7.5.06

Un homme. Chevelure grise, bien peignée. Des lunettes de presbyte. Il a la tête penchée vers quelque document. Sa main droite est fermée, à part l'index, qui repose à la naissance du lobe de son oreille droite. Ce pourrait être un geste de réflexion, mais autre chose aussi. Les lèvres à peines entrouvertes, l'homme semble se parler à lui-même. À moins qu'il ne se chante à lui-même. Car l'homme est musicien: responsable de donner vie à une partition, il l'examine à part soi avant de demander à tous ceux qu'il mène de se lancer dans l'interprétation.

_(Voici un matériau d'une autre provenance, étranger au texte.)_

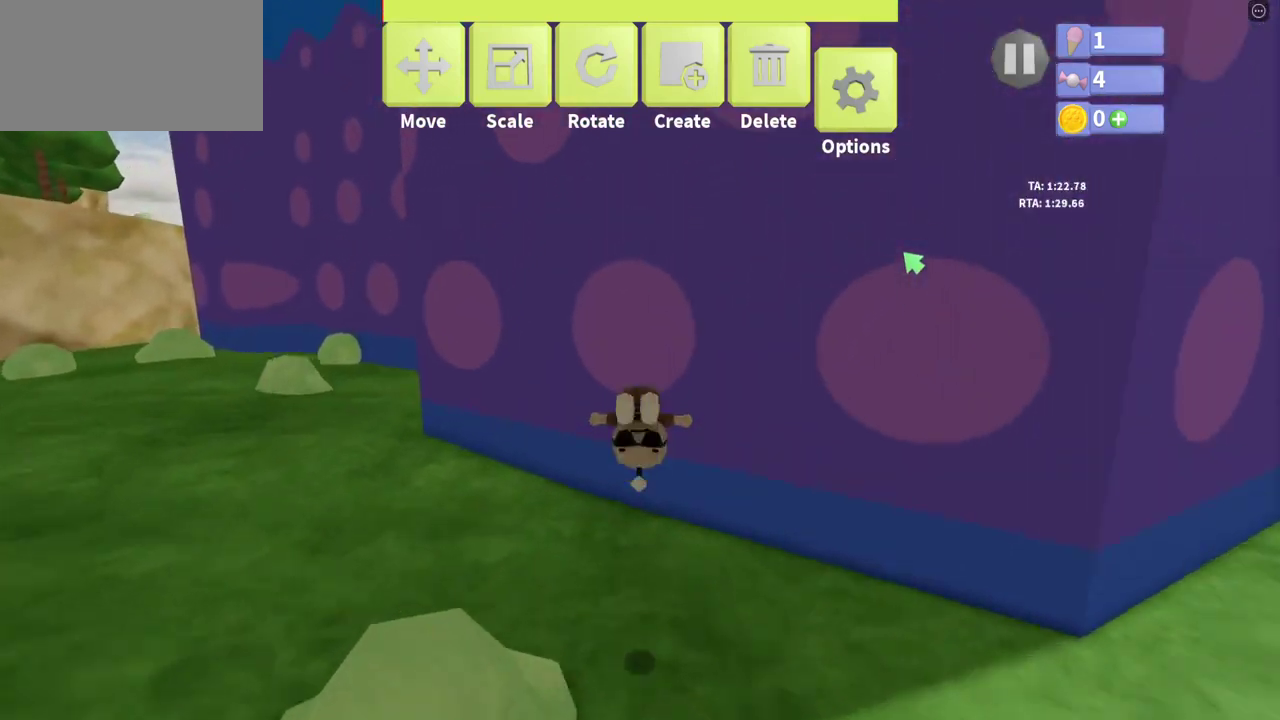
{"keys": ["w"], "events": []}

«Kommt, ihr Töchter, helft mir klagen»

Lourde responsabilité de l'homme, à la fois dans la confiance que les autres lui accordent et dans la tâche qu'il s'est donnée de rendre vivante la langue de musique. Vivante? Transcendante. Alchimiste en chef, il devra faire en sorte de moduler la pâte de l'air pour réussir à transmettre à ceux qui viennent l'écouter des émotions. Car les corps, et à travers eux les âmes, sont sensibles: les premiers aux mouvements de l'air, les secondes au message de beauté que des gens comme l'homme aux cheveux gris savent y cacher.

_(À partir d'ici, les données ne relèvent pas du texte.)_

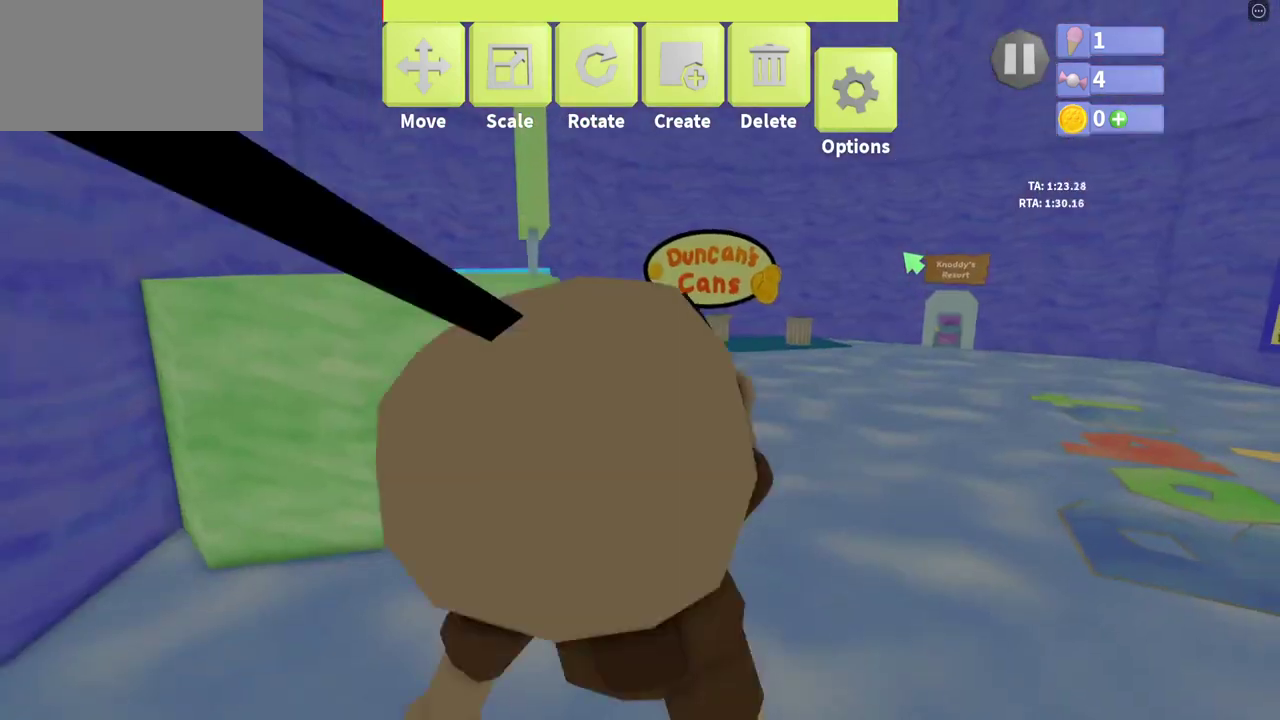
{"keys": ["a", "w"], "events": [[233, "a", "down"]]}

Si l'on pouvait convaincre Zorba de s'asseoir dans la salle de concert et d'entendre le résultat du travail de l'homme, il demanderait assurément «Patron, quel est ce mystère?». Je préfère moi-même ne pas trop y penser. À quoi bon? De toute façon, Zorba danse, boit, dort ou aime, mais ne s'asseoit pas dans une salle de concert.

Pour l'homme à chevelure grise, peu importe. Son chemin est tracé, il s'est promis de le suivre quoi qu'il advienne. Il s'est donné. À présent, le visage penche encore vers le document, mais se relève souvent pour regarder les autres. Cette page autrefois écrite par un homme seul, voilà qu'elle était devenue à l'origine d'un dialogue avec l'homme aux cheveux gris. Maintenant qu'il en partage la parole avec les autres, le document s'efface devant une nouvelle forme de partage. Grâce à lui, des hommes s'entendent et se parlent, tandis que le document maintient son silence paradoxal. L'homme a bien fait son travail.

«Höchst vergnügt schlummern da die Augen ein.»